__Text section__
If notification is ordered, the notice must include a description of the incident that led to the privacy breach, the time the incident occurred, a description of the personal information involved, information about any steps taken to reduce the risk of harm and contact information for a person who can answer questions about the breach.

New offence provisions

There are two new offence provisions. It is now an offence under PIPA to:

  • fail to notify the Commissioner of a privacy breach that poses a real risk of significant harm to individuals; and
  • take any adverse employment action against individuals who disclose a contravention of PIPA by their employer or fellow employees, who take action in order to avoid having any person contravene PIPA, or who refuse to do anything in contravention of PIPA.

U.S. federal agencies publish final model GLBA privacy form

On November 16, 2009, the Office of the Comptroller of the Currency, Treasury; the Board of Governors of the Federal Reserve System; the Federal Deposit Insurance Corporation; the Office of Thrift Supervision, Treasury; the National Credit Union Administration; the Federal Trade Commission; the Commodity Futures Trading Commission; and the Securities and Exchange Commission (collectively, the Agencies) published a final rule amending the rules that implement the privacy notice obligations under the Gramm-Leach-Bliley Act (GLBA). Pursuant to the final rule, the Agencies are adopting an optional model privacy form that financial institutions may rely on as a safe harbour and that will satisfy their privacy notice obligations under the GLBA. The final rule will come into effect on December 31, 2009.

The model form replaces the “sample clauses” previously contained in the Agencies’ privacy rules and used by many financial institutions in their GLBA notices as a safe harbour. The Securities and Exchange Commission is eliminating the guidance associated with, and the other Agencies are eliminating the safe harbour permitted for, notices based on the sample clauses if the notice is provided after December 31, 2010.

The final rule includes three versions of the model form: (1) a model form with no opt-out; (2) a model form with opt-out by telephone and/or online; and (3) a model form with opt-out by telephone, online and/or mail-in.

Canadian Privacy Commissioners provide guidance on workplace privacy in the time of a pandemic

In response to inquiries from organizations seeking clarification as to the application of privacy laws in the private sector workplace during the H1N1 pandemic, the Office of the Privacy Commission of Canada, together with the Office of the Information and Privacy Commission for British Columbia and the Office of the Information and Privacy Commission of Alberta published a guidance document on the issue.

__Information given__

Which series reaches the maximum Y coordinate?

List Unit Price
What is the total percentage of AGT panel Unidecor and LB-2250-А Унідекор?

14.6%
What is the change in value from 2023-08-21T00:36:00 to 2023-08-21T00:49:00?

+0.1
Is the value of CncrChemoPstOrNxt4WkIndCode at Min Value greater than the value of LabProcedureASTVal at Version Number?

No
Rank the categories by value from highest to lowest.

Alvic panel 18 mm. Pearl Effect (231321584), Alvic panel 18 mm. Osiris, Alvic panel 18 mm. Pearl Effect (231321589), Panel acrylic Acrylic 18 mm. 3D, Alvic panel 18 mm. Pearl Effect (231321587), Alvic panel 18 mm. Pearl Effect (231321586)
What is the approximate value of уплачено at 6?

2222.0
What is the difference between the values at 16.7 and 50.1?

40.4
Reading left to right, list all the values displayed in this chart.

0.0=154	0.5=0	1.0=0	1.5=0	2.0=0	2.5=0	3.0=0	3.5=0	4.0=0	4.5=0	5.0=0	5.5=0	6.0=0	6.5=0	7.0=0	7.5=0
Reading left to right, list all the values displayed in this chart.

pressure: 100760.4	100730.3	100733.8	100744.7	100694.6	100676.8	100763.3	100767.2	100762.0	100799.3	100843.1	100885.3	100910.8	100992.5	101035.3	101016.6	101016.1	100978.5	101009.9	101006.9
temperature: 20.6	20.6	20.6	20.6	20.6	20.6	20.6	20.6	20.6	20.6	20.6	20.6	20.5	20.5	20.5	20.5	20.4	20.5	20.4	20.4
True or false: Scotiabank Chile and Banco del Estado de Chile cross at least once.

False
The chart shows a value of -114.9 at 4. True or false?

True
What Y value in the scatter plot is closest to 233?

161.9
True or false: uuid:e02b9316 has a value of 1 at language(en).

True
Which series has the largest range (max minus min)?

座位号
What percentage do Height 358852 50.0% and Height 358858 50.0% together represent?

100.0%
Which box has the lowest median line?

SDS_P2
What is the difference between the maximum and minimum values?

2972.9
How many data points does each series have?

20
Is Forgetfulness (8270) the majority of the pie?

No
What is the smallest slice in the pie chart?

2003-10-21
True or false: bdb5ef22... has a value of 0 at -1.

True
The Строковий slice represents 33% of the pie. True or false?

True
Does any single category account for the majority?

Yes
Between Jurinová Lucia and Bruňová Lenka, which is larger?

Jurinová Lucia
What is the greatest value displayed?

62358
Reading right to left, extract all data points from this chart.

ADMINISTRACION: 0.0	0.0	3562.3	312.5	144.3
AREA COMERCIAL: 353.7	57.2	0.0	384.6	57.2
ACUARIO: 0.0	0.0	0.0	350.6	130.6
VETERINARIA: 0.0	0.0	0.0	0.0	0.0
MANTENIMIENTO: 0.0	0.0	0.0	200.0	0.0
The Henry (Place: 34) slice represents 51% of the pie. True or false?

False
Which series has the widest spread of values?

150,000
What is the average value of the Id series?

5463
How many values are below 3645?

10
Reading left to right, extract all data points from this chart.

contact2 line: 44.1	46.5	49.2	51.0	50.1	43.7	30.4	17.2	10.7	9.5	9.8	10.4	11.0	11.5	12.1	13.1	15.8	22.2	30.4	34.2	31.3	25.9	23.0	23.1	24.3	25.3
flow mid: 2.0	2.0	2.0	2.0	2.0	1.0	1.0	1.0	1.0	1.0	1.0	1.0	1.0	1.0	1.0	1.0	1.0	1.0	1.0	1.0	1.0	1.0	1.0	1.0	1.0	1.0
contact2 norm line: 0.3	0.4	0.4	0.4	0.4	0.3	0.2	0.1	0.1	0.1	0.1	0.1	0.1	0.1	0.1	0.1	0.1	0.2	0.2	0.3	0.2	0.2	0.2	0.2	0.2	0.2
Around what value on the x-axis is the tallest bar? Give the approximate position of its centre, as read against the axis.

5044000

__Directions__
(a) Name each agency that published the final rule on the model GLBA privacy form in the privacy law update.
(b) Please carry on the privacy law update from its last sentence.
The entries play no part in this work.

__Task-by-task outputs__
(a)
- The Office of the Comptroller of the Currency, Treasury
- The Board of Governors of the Federal Reserve System
- The Federal Deposit Insurance Corporation
- The Office of Thrift Supervision, Treasury
- The National Credit Union Administration
- The Federal Trade Commission
- The Commodity Futures Trading Commission
- The Securities and Exchange Commission

(b)
The federal Personal Information Protection and Electronic Documents Act, and the provincial privacy legislation in Alberta, British Columbia and Quebec apply in the usual way in the event of “non-emergency” situations. However, in the event of the declaration of a public emergency, the powers to collect, use and disclose personal information to protect the public health may be very broad. Orders issued under public health legislation could require the collection, use and disclosure of certain information relating to employees and customers, which collection would not be impeded by private sector privacy legislation.

The guidance document encourages employers to provide employees with information on prevention rather than asking employees personal questions that go beyond what is reasonable and minimally necessary.

The impact of new material contract filing requirements on existing licenses to use patents or trade name

As a consequence of the new amendments to National Instrument 51-102 Continuous Disclosure Obligations coming into force on March 17, 2008, a reporting issuer will have to disclose on SEDAR any new or existing “franchise or licence or other agreement to use a patent, formula, trade secret, process or trade name” not entered into in the ordinary course of business. Further information about this amendment can be found in Stikeman Elliott LLP’s article on “New material contract filing requirements in force March 17, 2008 and impact on existing material contracts”.